Aujourd'hui, ce dernier avis est définitif et ne pourra pas faire l’objet d’un nouveau recours. Malgré tout, les parents de Vincent Lambert refusent de baisser les bras. "C’est un scandale. Je suis très triste de la décision de la CEDH, nous resterons aux côtés de Vincent et nous continuerons à nous battre", a déclaré Viviane Lambert, la mère, ce vendredi sur BFMTV. Les parents réclament donc une nouvelle procédure collégiale, faisant valoir que le docteur Eric Kariger, le chef de service qui avait porté le processus de fin de vie, ne travaille plus au CHU de Reims. La décision d'arrêt de l'alimentation"a été prise par un médecin et ne peut être mise en oeuvre que par ce médecin", qui n'est plus en fonction, explique leur avocat, Me Jean Paillot.

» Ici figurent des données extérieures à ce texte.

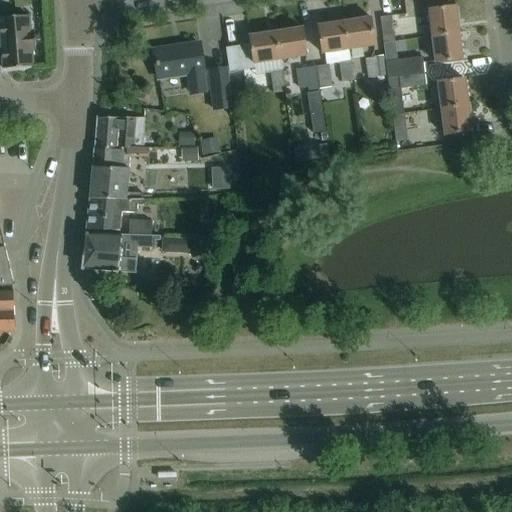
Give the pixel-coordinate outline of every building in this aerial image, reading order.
[(432,36),(458,33),(455,7),(428,10),(432,36)] [(29,16),(0,18),(0,35),(3,69),(33,67),(31,51),(35,50),(34,32),(30,32),(29,16)] [(383,43),(394,41),(391,16),(380,18),(383,43)] [(344,22),(348,50),(375,46),(370,18),(344,22)] [(322,54),(348,50),(344,22),(318,26),(322,54)] [(276,32),(280,61),(306,57),(302,28),(276,32)] [(254,65),(280,61),(276,32),(249,36),(254,65)] [(458,33),(432,36),(435,63),(462,60),(458,33)] [(388,79),(425,74),(423,57),(397,60),(394,41),(383,43),(385,57),(388,77),(388,79)] [(203,72),(202,64),(199,44),(154,51),(158,79),(188,75),(191,94),(204,92),(201,73),(203,72)] [(368,79),(388,77),(385,57),(365,59),(368,79)] [(342,83),(353,81),(350,61),(339,63),(342,83)] [(316,67),(319,89),(331,87),(328,65),(316,67)] [(309,91),(319,89),(316,67),(296,70),(299,89),(309,87),(309,91)] [(205,71),(211,114),(231,111),(226,69),(205,71)] [(273,93),(285,91),(282,72),(270,73),(273,93)] [(393,115),(404,114),(401,89),(426,86),(425,74),(388,79),(393,115)] [(441,109),(468,106),(464,79),(438,83),(441,109)] [(320,92),(307,94),(313,135),(326,133),(320,92)] [(468,106),(441,109),(444,136),(471,132),(468,106)] [(404,114),(393,115),(396,142),(407,141),(404,114)] [(94,150),(94,151),(142,149),(144,149),(144,118),(140,118),(97,118),(94,150)] [(326,146),(310,148),(312,161),(328,159),(326,146)] [(89,200),(143,202),(143,195),(128,193),(130,158),(149,159),(150,149),(144,149),(142,149),(94,151),(89,200)] [(197,164),(214,163),(213,149),(196,150),(197,164)] [(146,202),(143,202),(89,200),(86,230),(111,231),(120,231),(120,213),(136,213),(136,206),(146,206),(146,202)] [(129,235),(151,237),(152,223),(129,222),(129,235)] [(0,230),(0,286),(13,286),(0,230)] [(151,237),(129,235),(85,234),(82,270),(135,274),(137,249),(154,250),(155,242),(160,242),(160,238),(151,237)] [(166,237),(165,249),(191,250),(191,238),(166,237)] [(164,280),(163,290),(177,291),(178,281),(164,280)] [(0,313),(14,313),(13,292),(0,292),(0,313)] [(14,313),(0,313),(0,332),(14,332),(14,313)]
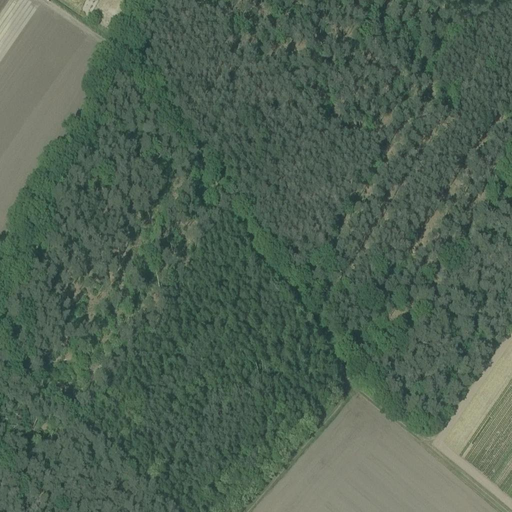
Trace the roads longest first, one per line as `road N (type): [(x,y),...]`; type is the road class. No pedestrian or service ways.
road 1 (track): [(354,386),(123,56)]
road 2 (track): [(503,511),(354,386)]
road 3 (track): [(354,386),(245,511)]
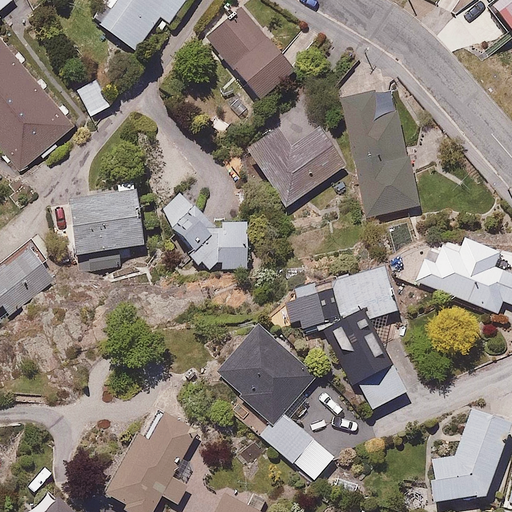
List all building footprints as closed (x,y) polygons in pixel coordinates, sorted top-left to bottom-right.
[(0,0),(0,149),(18,172),(81,122),(0,19),(0,15),(18,2),(15,0),(0,0)] [(101,0),(90,18),(135,48),(157,16),(168,24),(184,0),(101,0)] [(511,0),(491,0),(491,1),(511,29),(511,0)] [(295,68),(266,36),(261,40),(237,14),(208,41),(261,99),(295,68)] [(96,77),(74,88),(90,120),(112,109),(96,77)] [(419,205),(397,110),(381,113),(376,90),(341,98),(368,217),(419,205)] [(278,126),(246,147),(284,206),(346,165),(321,127),(291,146),(278,126)] [(145,264),(135,188),(66,198),(77,274),(145,264)] [(211,269),(221,260),(221,267),(250,267),(250,221),(220,221),(221,228),(213,227),(182,194),(161,214),(194,250),(190,254),(199,265),(204,262),(211,269)] [(509,301),(511,302),(511,246),(460,229),(454,249),(439,244),(433,263),(416,257),(408,281),(504,313),(509,301)] [(34,245),(0,271),(0,321),(58,276),(34,245)] [(408,389),(372,313),(399,307),(388,258),(293,279),(298,294),(290,296),(295,318),(304,316),(306,327),(325,323),(367,409),(408,389)] [(271,423),(262,433),(292,462),(315,437),(292,415),(311,394),(305,388),(321,370),(257,309),(206,362),(271,423)] [(175,470),(200,427),(160,403),(143,432),(137,428),(127,444),(122,441),(99,480),(130,498),(127,503),(142,511),(151,511),(165,489),(180,498),(191,479),(175,470)] [(488,491),(511,422),(511,421),(473,407),(456,454),(434,455),(435,497),(488,491)] [(25,501),(11,511),(76,511),(51,484),(28,505),(25,501)] [(264,511),(267,506),(226,486),(213,511),(264,511)]
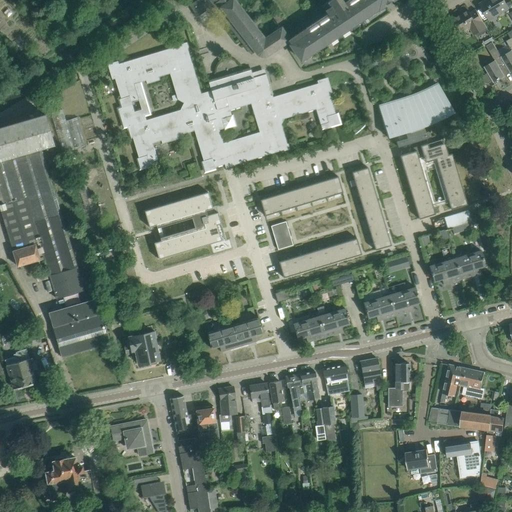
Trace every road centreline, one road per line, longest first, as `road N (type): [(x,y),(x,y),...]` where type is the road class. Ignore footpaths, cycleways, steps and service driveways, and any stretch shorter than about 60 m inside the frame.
road 1 (residential): [(170,4),(82,67),(140,270),(154,277),(254,247)]
road 2 (residential): [(170,4),(191,13),(209,42),(249,60),(285,62),(298,79),(353,69),(381,138)]
road 3 (residential): [(254,247),(238,182),(381,138)]
road 4 (residential): [(381,138),(439,332)]
road 5 (residential): [(0,421),(155,389)]
road 6 (residential): [(288,363),(439,332)]
road 7 (residential): [(155,389),(288,363)]
road 8 (residential): [(181,511),(155,389)]
road 9 (residential): [(288,363),(254,247)]
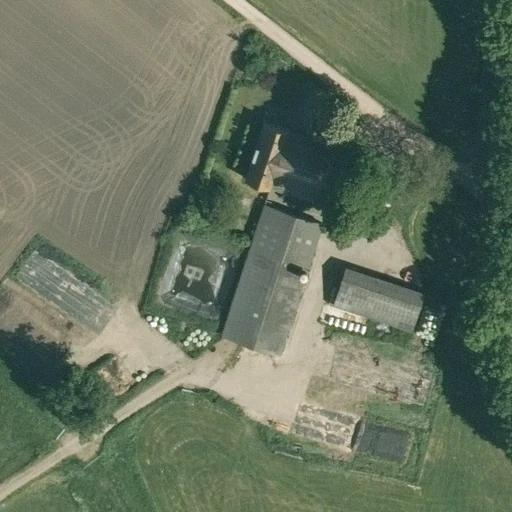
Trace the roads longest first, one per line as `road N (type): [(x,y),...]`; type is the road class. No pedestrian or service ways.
road 1 (unclassified): [(503,199),(502,0)]
road 2 (track): [(231,0),(376,113)]
road 3 (residential): [(376,113),(479,191),(503,199)]
road 4 (unclassified): [(511,336),(503,199)]
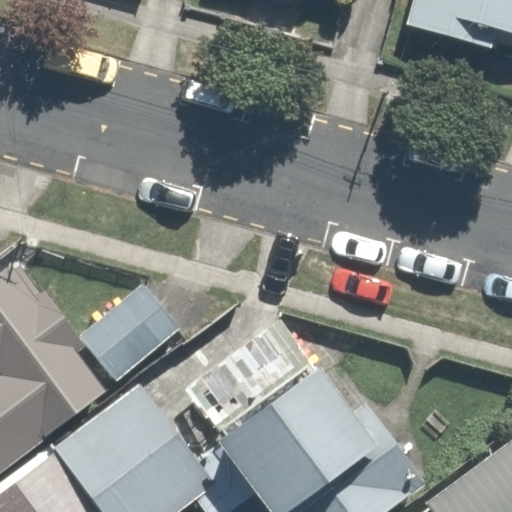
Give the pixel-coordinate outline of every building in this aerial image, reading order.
[(248,0),(347,30),(356,0),(248,0)] [(511,0),(407,0),(399,34),(481,55),(488,31),(511,36),(511,0)] [(142,290),(78,340),(10,253),(0,260),(0,465),(109,380),(174,330),(142,290)] [(58,437),(110,511),(178,511),(233,475),(258,511),(379,511),(406,494),(372,444),(266,292),(58,437)] [(511,511),(511,445),(417,511),(511,511)] [(92,511),(48,446),(0,478),(0,511),(92,511)]
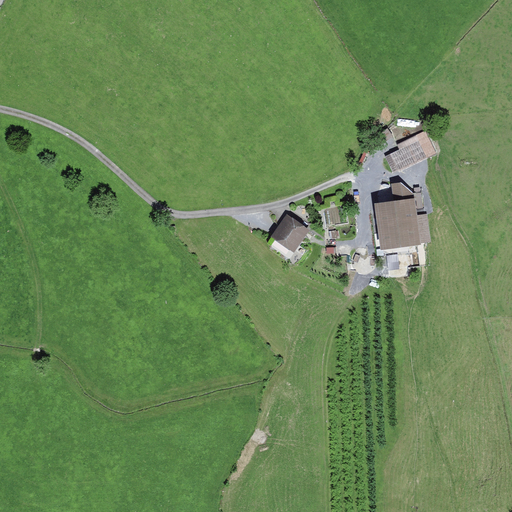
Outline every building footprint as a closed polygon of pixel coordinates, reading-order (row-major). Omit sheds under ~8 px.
[(393,138),(388,130),(380,136),(385,143),(393,138)] [(420,140),(385,159),(393,174),(428,156),(420,140)] [(394,206),(374,208),(381,255),(422,250),(415,201),(413,201),(412,194),(400,186),(392,187),(394,206)] [(310,232),(287,216),(272,238),(295,254),(310,232)] [(336,231),(329,232),(330,240),(337,239),(336,231)]
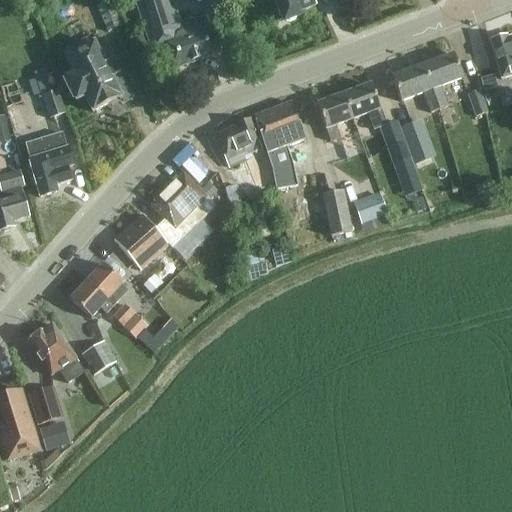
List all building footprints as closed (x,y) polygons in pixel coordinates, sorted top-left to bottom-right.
[(113,0),(98,6),(109,32),(123,26),(113,0)] [(173,71),(219,56),(207,20),(191,26),(190,22),(180,26),(171,0),(156,0),(138,6),(152,51),(165,46),(173,71)] [(295,17),(316,8),(312,0),(271,0),(271,1),(274,2),(282,20),(284,19),(289,25),(294,23),(295,17)] [(505,39),(501,35),(494,38),(492,42),(490,43),(502,81),(511,77),(511,38),(507,40),(506,38),(505,39)] [(97,44),(96,42),(64,57),(73,76),(65,81),(77,104),(86,99),(94,115),(120,102),(123,106),(134,101),(121,75),(118,76),(112,64),(115,62),(104,41),(97,44)] [(440,88),(463,80),(454,56),(423,67),(439,111),(448,108),(440,88)] [(431,114),(439,111),(423,67),(392,79),(401,103),(424,95),(431,114)] [(498,87),(494,75),(481,79),(485,91),(498,87)] [(386,126),(385,123),(371,86),(344,97),(353,121),(367,116),(372,131),(386,126)] [(480,88),(466,93),(473,115),(488,110),(480,88)] [(57,93),(40,98),(47,121),(64,116),(57,93)] [(336,127),(353,121),(344,97),(317,107),(331,143),(340,139),(336,127)] [(287,148),(304,142),(302,134),(293,109),(288,106),(254,119),(262,143),(263,143),(272,170),(277,191),(298,187),(293,167),(287,148)] [(422,120),(401,128),(414,165),(436,157),(422,120)] [(253,159),(258,171),(266,167),(268,166),(250,121),(235,127),(236,129),(218,136),(226,157),(224,158),(228,169),(253,159)] [(67,170),(72,169),(62,135),(25,146),(40,198),(56,193),(54,188),(71,183),(67,170)] [(405,142),(388,148),(393,163),(397,162),(401,172),(413,168),(409,158),(410,157),(405,142)] [(10,163),(13,174),(0,177),(0,188),(1,193),(0,193),(0,232),(13,229),(12,224),(28,219),(19,189),(23,187),(18,173),(21,172),(18,161),(10,163)] [(259,189),(273,183),(266,167),(258,171),(253,173),(259,189)] [(173,250),(216,208),(208,201),(200,193),(183,176),(151,207),(165,221),(155,231),(169,247),(173,250)] [(200,193),(208,201),(216,192),(208,184),(200,193)] [(242,204),(237,187),(225,190),(230,207),(236,205),(242,204)] [(331,238),(351,234),(343,192),(323,196),(331,238)] [(356,205),(363,225),(388,216),(380,196),(356,205)] [(169,247),(155,231),(143,217),(114,242),(140,272),(169,247)] [(113,295),(124,284),(103,266),(87,283),(113,308),(120,301),(113,295)] [(151,279),(143,286),(152,296),(160,289),(151,279)] [(107,315),(113,308),(87,283),(70,301),(91,320),(100,309),(107,315)] [(124,306),(118,312),(129,322),(135,316),(124,306)] [(118,312),(112,318),(116,321),(123,328),(129,322),(118,312)] [(136,342),(148,330),(138,320),(126,333),(136,342)] [(68,385),(84,374),(75,361),(76,360),(52,326),(43,332),(27,343),(51,377),(59,372),(68,385)] [(116,364),(104,343),(81,357),(93,378),(116,364)] [(54,388),(29,396),(39,427),(64,419),(54,388)] [(0,438),(7,462),(40,453),(21,392),(0,398),(0,438)] [(63,424),(39,431),(46,453),(70,445),(63,424)] [(5,511),(12,509),(10,501),(0,464),(0,503),(3,503),(5,511)] [(16,489),(9,491),(13,504),(20,502),(16,489)]
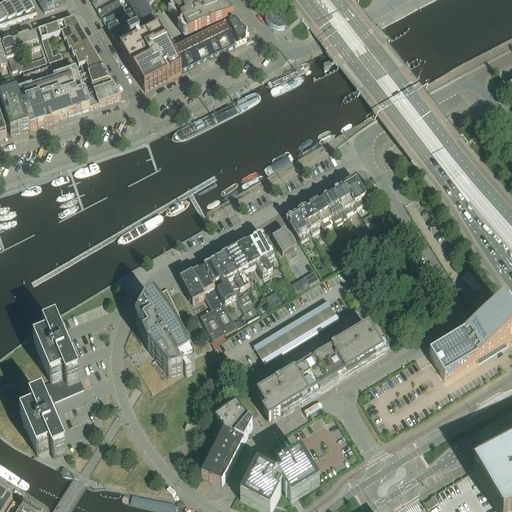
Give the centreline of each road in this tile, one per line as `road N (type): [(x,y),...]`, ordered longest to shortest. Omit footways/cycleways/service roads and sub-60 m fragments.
road 1 (residential): [(222,511),(162,470),(133,428),(116,366),(123,323),(166,271),(366,158)]
road 2 (secondary): [(304,0),(511,272)]
road 3 (residential): [(340,398),(459,321),(458,303),(366,158)]
road 4 (secondary): [(511,219),(336,0)]
road 5 (residential): [(222,511),(254,451),(340,398)]
road 6 (residential): [(273,44),(138,109)]
road 7 (residential): [(138,109),(0,156)]
road 8 (residential): [(366,158),(364,145),(376,129),(470,79)]
road 9 (residential): [(281,52),(307,50),(395,1)]
road 10 (secondary): [(511,399),(401,462)]
road 11 (secondary): [(408,486),(511,421)]
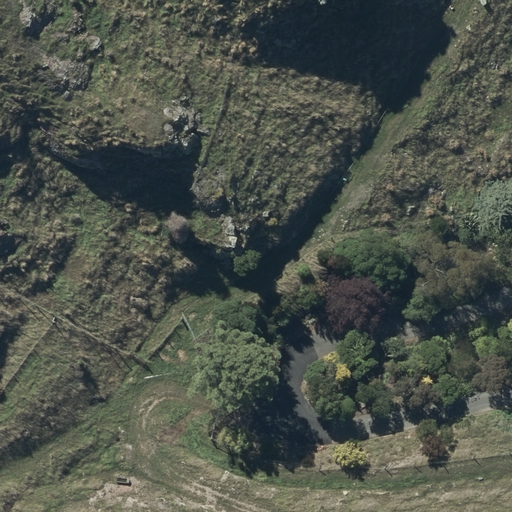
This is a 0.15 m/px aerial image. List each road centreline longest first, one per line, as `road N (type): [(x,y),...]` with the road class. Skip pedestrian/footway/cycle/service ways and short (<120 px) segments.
road 1 (track): [(457,0),(361,166),(289,255),(211,318),(156,383),(144,437),(175,472),(282,511)]
road 2 (track): [(295,421),(193,397),(150,410)]
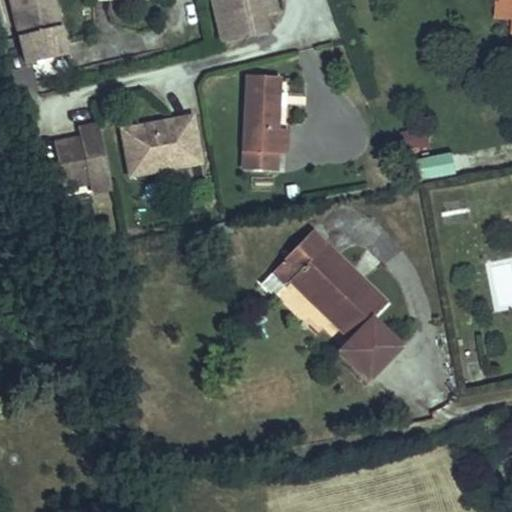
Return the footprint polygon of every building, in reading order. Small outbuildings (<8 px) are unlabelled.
[(51,50),(37,0),(0,0),(0,31),(9,62),(51,50)] [(257,0),(207,0),(219,29),(262,12),(257,0)] [(511,7),(500,6),(499,26),(511,27),(511,7)] [(263,65),(235,65),(234,141),(277,142),(277,119),(262,119),(263,65)] [(177,109),(106,123),(115,169),(186,154),(177,109)] [(97,193),(83,119),(65,122),(67,132),(40,137),(51,191),(77,186),(79,196),(97,193)] [(421,157),(423,176),(456,173),(454,154),(421,157)] [(197,221),(199,233),(225,228),(223,216),(197,221)] [(360,310),(373,296),(354,278),(349,283),(322,258),(326,253),(294,223),(267,252),(271,256),(283,267),(278,272),(341,331),(329,343),(359,370),(390,337),(360,310)] [(225,228),(199,233),(202,254),(228,249),(225,228)] [(269,281),(278,272),(283,267),(271,256),(258,270),(269,281)] [(203,434),(223,428),(214,400),(195,406),(203,434)] [(511,481),(511,447),(485,462),(500,488),(511,481)]
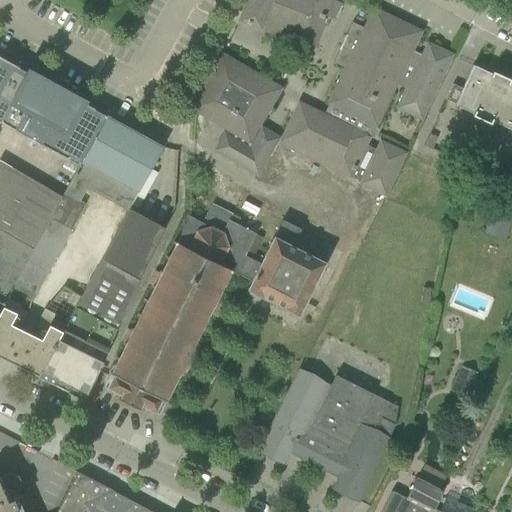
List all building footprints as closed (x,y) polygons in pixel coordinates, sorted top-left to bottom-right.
[(246,0),(239,21),(313,48),(325,16),(335,20),(343,4),(334,0),(246,0)] [(329,103),(330,104),(376,126),(396,84),(407,89),(398,107),(422,119),(452,55),(428,44),(423,55),(412,50),(421,32),(374,9),(365,28),(352,22),(333,61),(346,67),(329,103)] [(195,110),(228,129),(249,142),(258,126),(280,88),(222,54),(190,108),(195,110)] [(19,67),(0,56),(0,121),(1,122),(1,123),(29,138),(29,137),(39,143),(39,144),(66,159),(67,158),(80,165),(106,116),(93,109),(94,109),(66,93),(62,100),(28,73),(18,68),(19,67)] [(473,65),(462,88),(453,84),(446,99),(455,104),(455,105),(473,113),(472,116),(490,124),(491,121),(490,120),(509,79),(494,72),(495,70),(493,69),(491,73),(473,65)] [(491,121),(511,129),(511,77),(510,77),(509,79),(490,120),(491,121)] [(378,129),(376,126),(330,104),(324,115),(370,137),(374,137),(378,129)] [(304,115),(295,111),(280,144),(351,178),(352,177),(360,180),(359,184),(385,196),(407,152),(380,139),(375,149),(366,146),(370,137),(324,115),(307,107),(304,115)] [(106,116),(80,165),(65,192),(80,200),(87,187),(128,210),(129,208),(163,146),(106,116)] [(249,142),(228,129),(216,150),(257,174),(278,138),(258,126),(249,142)] [(473,164),(476,153),(454,147),(451,158),(473,164)] [(476,153),(473,164),(494,170),(497,159),(476,153)] [(62,197),(1,162),(0,163),(0,189),(50,219),(51,217),(62,197)] [(0,310),(3,305),(12,289),(17,279),(23,269),(29,259),(34,248),(40,238),(45,228),(50,219),(0,189),(0,310)] [(86,204),(80,200),(65,192),(62,197),(51,217),(72,229),(86,204)] [(511,200),(496,195),(491,211),(511,219),(511,200)] [(169,403),(170,401),(166,399),(173,387),(176,389),(177,387),(174,385),(180,373),(183,374),(184,372),(185,373),(191,361),(190,360),(191,358),(188,357),(194,344),(197,346),(198,344),(195,342),(201,329),(205,331),(206,329),(202,328),(208,315),(212,317),(213,315),(214,316),(220,303),(219,303),(220,301),(216,299),(223,287),(226,288),(227,286),(224,285),(230,272),(233,274),(234,272),(236,273),(246,255),(257,233),(230,220),(232,218),(234,213),(214,203),(204,224),(189,216),(176,243),(173,241),(172,243),(175,245),(169,257),(165,255),(164,258),(167,259),(162,271),(158,270),(157,272),(156,271),(150,284),(151,284),(150,286),(154,288),(147,300),(144,299),(143,301),(146,302),(140,315),(137,313),(136,315),(139,317),(133,329),(130,327),(129,329),(128,329),(121,341),(122,342),(121,344),(125,345),(119,357),(115,356),(114,358),(115,358),(108,373),(113,375),(107,386),(110,387),(109,388),(122,394),(119,400),(140,411),(143,405),(155,411),(156,410),(158,411),(163,401),(169,403)] [(83,398),(92,381),(106,354),(146,264),(164,228),(129,208),(128,210),(110,243),(81,296),(67,319),(37,376),(83,398)] [(45,228),(66,239),(72,229),(51,217),(50,219),(45,228)] [(248,289),(298,315),(324,263),(328,255),(314,248),(311,255),(293,247),(301,230),(284,221),(275,238),(274,237),(261,262),(246,255),(236,273),(252,281),(248,289)] [(61,249),(66,239),(45,228),(40,238),(61,249)] [(55,260),(61,249),(40,238),(34,248),(55,260)] [(50,270),(55,260),(34,248),(29,259),(50,270)] [(44,280),(50,270),(29,259),(23,269),(44,280)] [(38,291),(44,280),(23,269),(17,279),(38,291)] [(17,279),(12,289),(33,301),(38,291),(17,279)] [(20,328),(3,359),(9,361),(37,376),(67,319),(81,296),(63,286),(45,308),(33,330),(31,329),(29,332),(25,331),(20,328)] [(0,356),(3,359),(20,328),(10,323),(16,312),(3,305),(0,310),(0,356)] [(462,366),(452,390),(469,396),(478,373),(462,366)] [(335,487),(358,499),(389,439),(388,439),(395,425),(398,407),(390,402),(336,375),(331,386),(301,371),(292,390),(260,450),(283,461),(290,449),(341,475),(335,487)] [(432,511),(435,508),(442,492),(441,492),(442,490),(440,489),(447,475),(425,464),(408,497),(390,504),(392,511),(432,511)] [(0,511),(90,511),(86,501),(113,491),(113,490),(77,471),(56,511),(29,511),(21,492),(23,486),(18,476),(11,473),(0,477),(0,511)] [(152,511),(113,491),(86,501),(90,511),(152,511)] [(454,511),(446,511),(435,508),(432,511),(470,511),(472,509),(458,503),(454,511)]
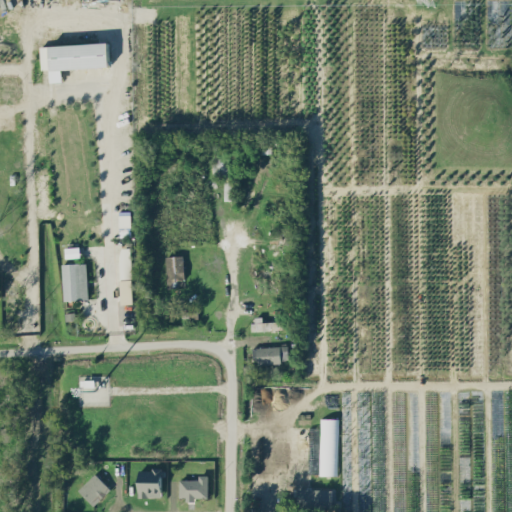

Ils réclament également une nouvelle expertise, affirmant que l'état de Vincent s'est amélioré."Vincent a recommencé à déglutir, cela ouvre la possibilité de s'alimenter", a notamment déclaré Me Jean Paillot. Pour Viviane Lambert, qui demande le transfert de son fils dans le service spécialisé d’un établissement proche de Strasbourg qui accueille des personnes à la conscience altérée, Vincent n’est pas en fin de vie mais handicapé. Le Dr Bernard Jeanblanc, responsable de ce service, partage cet avis: d’après lui, Vincent Lambert n’est pas dans un état végétatif irréversible, comme le soutient l’expertise réalisée à la demande du Conseil d’Etat, mais en situation d’état-pauci-relationnel. Il s’agit d’un degré de conscience permettant des interactions avec son environnement.
Mais pour Laurent Pettiti, l’avocat de l’épouse de Vincent Lambert, l’arrêt de la CEDH "est un arrêt qui doit s'imposer à tous". "Je ne vois pas comment on pourrait ne pas s'exécuter à cet arrêt", a-t-il déclaré ce vendredi, jugeant qu'il "serait très sage de respecter cette décision: toutes les voies internes ont été épuisées et la voie européenne aussi". "Pour Vincent Lambert, le processus interrompu par le tribunal administratif devrait reprendre. Selon quelles modalités, cela reste à expliquer", a-t-il ajouté.
"Je ne réalise pas encore très bien. Il faut me laisser le temps de vivre le moment présent et de réaliser ce qui s’est passé aujourd’hui", a quant à elle confié Rachel Lambert, très émue, sur BFMTV. Il n’y a "pas de soulagement, pas de joie à exprimer", a-t-elle également dit sur iTélé, ajoutant que la "volonté" de son mari allait être faite, compte tenu des souhaits qu’il aurait exprimés avant son accident.